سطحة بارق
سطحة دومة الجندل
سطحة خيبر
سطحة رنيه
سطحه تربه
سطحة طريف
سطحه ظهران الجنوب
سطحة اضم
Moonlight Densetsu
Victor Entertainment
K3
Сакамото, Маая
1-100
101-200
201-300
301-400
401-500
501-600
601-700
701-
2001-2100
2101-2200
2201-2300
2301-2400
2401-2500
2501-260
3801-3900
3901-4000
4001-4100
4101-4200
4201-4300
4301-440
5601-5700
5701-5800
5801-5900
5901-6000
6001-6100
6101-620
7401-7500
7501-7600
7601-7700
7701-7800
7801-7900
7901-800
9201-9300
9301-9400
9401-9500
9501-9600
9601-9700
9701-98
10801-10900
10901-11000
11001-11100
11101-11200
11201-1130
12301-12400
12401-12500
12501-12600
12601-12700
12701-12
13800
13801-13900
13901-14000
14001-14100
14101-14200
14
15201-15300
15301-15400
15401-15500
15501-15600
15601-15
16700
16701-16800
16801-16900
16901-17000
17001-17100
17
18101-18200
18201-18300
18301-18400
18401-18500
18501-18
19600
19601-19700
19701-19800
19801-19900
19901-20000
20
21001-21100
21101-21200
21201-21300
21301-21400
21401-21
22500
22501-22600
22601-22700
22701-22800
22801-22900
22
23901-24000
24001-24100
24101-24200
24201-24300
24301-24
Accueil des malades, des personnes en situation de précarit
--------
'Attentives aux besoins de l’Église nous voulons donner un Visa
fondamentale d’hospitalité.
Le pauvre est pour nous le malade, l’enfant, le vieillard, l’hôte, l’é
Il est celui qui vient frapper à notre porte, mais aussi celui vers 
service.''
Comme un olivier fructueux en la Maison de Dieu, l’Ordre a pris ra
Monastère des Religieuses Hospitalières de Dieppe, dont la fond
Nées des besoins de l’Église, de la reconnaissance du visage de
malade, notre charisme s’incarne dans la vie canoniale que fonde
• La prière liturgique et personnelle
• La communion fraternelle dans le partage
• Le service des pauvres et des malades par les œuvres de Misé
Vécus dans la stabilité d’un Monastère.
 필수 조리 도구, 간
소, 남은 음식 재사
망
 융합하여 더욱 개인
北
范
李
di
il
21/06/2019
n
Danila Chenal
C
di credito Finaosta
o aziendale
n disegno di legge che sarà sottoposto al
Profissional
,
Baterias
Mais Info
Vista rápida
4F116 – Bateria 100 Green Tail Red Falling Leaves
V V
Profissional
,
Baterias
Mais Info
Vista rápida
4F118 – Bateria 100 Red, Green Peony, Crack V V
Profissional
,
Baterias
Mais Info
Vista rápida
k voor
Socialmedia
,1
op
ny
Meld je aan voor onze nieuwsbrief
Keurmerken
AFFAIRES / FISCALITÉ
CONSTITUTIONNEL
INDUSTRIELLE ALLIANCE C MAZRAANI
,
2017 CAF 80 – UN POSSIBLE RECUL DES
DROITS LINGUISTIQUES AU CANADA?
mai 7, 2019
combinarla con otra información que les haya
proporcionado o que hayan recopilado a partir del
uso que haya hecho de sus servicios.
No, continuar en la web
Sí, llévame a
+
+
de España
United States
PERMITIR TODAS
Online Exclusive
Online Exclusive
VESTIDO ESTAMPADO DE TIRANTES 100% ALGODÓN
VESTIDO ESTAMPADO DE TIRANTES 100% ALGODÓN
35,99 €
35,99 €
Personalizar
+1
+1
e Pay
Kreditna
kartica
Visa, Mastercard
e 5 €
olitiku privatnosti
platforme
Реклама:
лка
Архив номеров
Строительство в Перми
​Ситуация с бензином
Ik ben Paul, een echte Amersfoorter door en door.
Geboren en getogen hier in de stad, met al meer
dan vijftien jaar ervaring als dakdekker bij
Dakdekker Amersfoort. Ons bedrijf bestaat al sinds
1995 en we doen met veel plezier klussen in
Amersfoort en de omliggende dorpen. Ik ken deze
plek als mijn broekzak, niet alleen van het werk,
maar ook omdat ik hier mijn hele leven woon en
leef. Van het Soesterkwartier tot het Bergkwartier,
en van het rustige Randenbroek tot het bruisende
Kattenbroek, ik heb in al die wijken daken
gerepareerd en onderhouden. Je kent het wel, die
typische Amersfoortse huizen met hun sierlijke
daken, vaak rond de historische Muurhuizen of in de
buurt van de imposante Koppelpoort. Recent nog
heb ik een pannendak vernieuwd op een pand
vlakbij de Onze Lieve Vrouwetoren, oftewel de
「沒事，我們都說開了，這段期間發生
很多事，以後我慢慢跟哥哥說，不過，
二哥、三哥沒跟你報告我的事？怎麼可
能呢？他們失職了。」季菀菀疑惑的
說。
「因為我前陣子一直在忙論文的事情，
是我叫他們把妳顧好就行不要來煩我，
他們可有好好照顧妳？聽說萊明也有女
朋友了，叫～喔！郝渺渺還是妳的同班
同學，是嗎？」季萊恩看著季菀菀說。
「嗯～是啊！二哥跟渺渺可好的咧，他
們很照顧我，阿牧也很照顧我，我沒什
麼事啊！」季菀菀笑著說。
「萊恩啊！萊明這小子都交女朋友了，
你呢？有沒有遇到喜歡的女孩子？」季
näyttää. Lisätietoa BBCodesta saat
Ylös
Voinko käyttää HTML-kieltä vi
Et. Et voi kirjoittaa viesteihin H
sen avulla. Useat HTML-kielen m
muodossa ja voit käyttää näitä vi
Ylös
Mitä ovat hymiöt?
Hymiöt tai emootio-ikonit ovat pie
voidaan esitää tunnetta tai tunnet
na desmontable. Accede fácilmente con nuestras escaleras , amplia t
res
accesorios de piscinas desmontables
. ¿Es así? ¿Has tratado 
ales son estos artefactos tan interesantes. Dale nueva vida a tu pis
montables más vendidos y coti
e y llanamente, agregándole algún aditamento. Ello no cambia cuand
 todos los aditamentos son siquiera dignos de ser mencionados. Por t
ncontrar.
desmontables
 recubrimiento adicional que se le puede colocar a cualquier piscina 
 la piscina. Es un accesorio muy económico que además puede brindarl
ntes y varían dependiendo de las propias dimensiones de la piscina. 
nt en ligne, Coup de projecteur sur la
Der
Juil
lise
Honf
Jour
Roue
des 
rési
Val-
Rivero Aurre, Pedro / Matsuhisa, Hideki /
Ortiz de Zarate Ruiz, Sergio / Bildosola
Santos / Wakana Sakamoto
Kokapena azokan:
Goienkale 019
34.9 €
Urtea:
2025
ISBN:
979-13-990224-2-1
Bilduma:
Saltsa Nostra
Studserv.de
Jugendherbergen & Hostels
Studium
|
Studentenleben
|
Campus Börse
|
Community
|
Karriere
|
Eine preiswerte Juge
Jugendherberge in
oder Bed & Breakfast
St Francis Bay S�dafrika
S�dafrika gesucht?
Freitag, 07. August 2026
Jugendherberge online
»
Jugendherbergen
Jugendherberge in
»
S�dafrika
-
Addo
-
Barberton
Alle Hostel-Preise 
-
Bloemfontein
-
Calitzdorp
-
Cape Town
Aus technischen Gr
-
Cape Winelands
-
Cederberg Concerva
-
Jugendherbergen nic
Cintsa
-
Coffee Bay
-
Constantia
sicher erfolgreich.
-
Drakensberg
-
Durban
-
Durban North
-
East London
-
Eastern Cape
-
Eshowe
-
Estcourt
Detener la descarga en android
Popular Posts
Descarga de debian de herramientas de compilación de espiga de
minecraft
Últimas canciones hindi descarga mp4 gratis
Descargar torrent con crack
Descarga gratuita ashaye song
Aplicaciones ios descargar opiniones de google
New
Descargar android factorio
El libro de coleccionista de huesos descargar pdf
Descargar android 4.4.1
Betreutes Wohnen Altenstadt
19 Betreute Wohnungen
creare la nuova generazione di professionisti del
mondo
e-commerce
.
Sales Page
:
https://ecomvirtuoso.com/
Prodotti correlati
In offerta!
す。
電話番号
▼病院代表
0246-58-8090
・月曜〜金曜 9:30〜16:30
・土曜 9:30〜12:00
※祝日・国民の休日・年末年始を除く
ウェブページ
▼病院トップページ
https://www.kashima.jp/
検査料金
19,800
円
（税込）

→ Problem
Print only what lies in the material above starting at the line with "Kattenbroek, ik heb in al die wijken daken" and ending at the line with "buurt van de", every line exactly as given.

→ Solution
Kattenbroek, ik heb in al die wijken daken
gerepareerd en onderhouden. Je kent het wel, die
typische Amersfoortse huizen met hun sierlijke
daken, vaak rond de historische Muurhuizen of in de
buurt van de imposante Koppelpoort. Recent nog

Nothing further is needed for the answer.